(Saved entries)

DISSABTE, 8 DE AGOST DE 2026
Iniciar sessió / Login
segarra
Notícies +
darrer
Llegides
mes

--

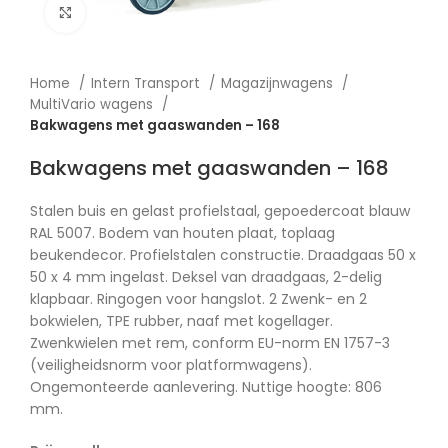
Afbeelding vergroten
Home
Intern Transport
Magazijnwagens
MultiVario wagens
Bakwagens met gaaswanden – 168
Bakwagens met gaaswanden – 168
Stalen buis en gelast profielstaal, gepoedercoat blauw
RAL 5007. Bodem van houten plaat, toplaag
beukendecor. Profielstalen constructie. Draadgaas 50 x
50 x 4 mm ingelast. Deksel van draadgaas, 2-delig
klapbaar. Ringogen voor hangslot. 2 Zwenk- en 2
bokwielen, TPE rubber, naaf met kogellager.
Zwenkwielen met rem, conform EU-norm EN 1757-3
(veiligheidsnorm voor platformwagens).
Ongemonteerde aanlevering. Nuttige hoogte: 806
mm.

...

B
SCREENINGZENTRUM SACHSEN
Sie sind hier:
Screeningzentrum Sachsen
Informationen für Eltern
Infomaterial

**Exercise details**:
Among the lines above, find each one containing the string "voor" and copy it.

**Completed task**:
klapbaar. Ringogen voor hangslot. 2 Zwenk- en 2
(veiligheidsnorm voor platformwagens).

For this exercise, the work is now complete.